Polygonal eye-walls in barotropic, hurricane-like vortices

An analytical and numerical study on the existence and maintenance of polygonal vorticity features in the core of a barotropic, hurricane-like vortex has been carried out. For the numerical experiments, linear and non-linear versions of a non-divergent, semispectral barotropic numerical model, formulated in a cylindrical coordinate system moving with the vortex on an f- and beta-plane, were used. Analytical solutions were obtained using the barotropic vorticity equation on an f-plane.

The study shows that in the absence of atmospheric diffusion or in cases of weak atmospheric diffusion, which is possibly a realistic assumption in real tropical cyclones above the boundary layer, time-persistent polygonal patterns of relative vorticity develop in the vortex core. The polygonal vorticity features occur in cycles and are manifestations of secondary vortices to the original symmetric vortex that are purely advected about the vortex centre by the mean swirling flow. At the end of each cycle, the relative vorticity distribution becomes symmetric again. The existence of a rotating vortex asymmetry of azimuthal wave number one leads to erratic or cycloidal motion of the vortex in question.
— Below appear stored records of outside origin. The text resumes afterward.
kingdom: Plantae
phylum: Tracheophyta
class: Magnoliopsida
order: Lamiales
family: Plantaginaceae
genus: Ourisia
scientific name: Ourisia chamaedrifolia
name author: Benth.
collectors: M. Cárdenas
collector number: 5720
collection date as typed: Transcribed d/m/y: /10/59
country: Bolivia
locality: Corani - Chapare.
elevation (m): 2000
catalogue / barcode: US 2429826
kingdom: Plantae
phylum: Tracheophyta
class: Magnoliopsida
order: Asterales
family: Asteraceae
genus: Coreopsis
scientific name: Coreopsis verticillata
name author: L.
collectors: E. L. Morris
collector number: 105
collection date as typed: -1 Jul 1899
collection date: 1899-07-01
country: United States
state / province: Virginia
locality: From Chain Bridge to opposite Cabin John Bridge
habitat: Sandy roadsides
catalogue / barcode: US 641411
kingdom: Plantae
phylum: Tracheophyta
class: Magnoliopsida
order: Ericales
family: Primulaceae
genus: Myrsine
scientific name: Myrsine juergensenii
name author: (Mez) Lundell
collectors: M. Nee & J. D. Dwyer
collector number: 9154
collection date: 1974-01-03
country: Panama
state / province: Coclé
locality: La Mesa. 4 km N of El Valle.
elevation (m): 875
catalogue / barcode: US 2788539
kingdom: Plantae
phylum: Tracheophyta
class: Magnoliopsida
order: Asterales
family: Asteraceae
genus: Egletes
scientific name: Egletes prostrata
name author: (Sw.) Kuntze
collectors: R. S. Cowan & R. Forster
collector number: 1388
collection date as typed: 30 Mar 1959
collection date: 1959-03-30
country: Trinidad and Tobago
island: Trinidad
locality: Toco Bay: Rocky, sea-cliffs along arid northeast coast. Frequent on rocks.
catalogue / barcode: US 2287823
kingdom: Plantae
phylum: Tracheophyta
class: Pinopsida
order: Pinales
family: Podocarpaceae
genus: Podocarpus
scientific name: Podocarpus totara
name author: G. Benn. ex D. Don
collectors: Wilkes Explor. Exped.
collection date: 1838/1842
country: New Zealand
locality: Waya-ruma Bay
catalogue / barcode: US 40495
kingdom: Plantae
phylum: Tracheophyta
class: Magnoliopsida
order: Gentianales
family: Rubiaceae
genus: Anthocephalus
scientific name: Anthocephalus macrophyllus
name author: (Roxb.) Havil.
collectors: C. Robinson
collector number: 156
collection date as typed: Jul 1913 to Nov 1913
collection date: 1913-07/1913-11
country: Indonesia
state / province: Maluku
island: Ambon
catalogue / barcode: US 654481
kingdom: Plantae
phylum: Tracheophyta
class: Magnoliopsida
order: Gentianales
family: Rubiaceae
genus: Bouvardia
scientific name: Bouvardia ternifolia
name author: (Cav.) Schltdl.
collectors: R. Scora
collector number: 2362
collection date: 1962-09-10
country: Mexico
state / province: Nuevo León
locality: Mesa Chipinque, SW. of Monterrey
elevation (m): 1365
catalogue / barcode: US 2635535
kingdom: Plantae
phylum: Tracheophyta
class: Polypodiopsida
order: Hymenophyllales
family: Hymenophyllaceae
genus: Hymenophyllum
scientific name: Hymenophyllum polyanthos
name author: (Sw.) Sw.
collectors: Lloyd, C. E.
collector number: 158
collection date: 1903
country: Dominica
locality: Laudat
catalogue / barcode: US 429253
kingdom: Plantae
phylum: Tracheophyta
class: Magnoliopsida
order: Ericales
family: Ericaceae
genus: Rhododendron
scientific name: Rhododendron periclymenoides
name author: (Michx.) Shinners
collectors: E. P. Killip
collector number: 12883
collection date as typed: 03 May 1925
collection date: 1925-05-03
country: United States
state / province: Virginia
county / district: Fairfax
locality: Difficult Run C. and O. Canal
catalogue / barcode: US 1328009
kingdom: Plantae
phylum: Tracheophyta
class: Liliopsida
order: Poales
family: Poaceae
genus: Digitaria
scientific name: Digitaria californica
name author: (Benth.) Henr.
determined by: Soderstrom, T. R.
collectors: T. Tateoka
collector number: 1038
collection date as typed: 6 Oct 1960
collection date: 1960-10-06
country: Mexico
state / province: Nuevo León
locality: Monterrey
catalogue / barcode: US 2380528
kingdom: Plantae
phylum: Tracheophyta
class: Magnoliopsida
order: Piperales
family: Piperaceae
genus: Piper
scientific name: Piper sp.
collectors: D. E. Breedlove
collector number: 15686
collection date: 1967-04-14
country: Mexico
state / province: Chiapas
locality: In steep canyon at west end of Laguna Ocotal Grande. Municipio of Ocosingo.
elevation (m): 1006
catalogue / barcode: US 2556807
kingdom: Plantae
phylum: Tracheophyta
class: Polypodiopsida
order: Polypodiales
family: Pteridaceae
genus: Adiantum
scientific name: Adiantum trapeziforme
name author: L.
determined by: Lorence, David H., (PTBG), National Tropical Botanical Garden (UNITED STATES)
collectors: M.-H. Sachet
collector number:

This may have strong implications for the operational track prediction of tropical cyclones in the cases where polygonal eye-walls are observed.

The results obtained with the analytical model and the linear and nonlinear numerical calculations agree very well with observations of polygonal eye-walls of convection in real tropical cyclones: both the results of the present study and the observations show that most polygonal features rotate cyclonically about the vortex centre; they are located usually in the immediate vicinity of the radius of maximum tangential wind speed, which approximately represents the centre of the eye-wall region in a real tropical cyclone; their speed of rotation corresponds approximately with the symmetric tangential wind speed in the eye-wall region; their period of existence ranges from about ten minutes to several hours; they occur in cycles, interrupted by periods of symmetric eye-walls or polygonal eye-walls of a different wave number; and finally, they are associated with looping or erratic motion. The agreement of the analytical and numerical results of the present study with the observations suggest a simple and fundamental dynamical mechanism for the development and maintenance of polygonal eye-walls in tropical cyclones.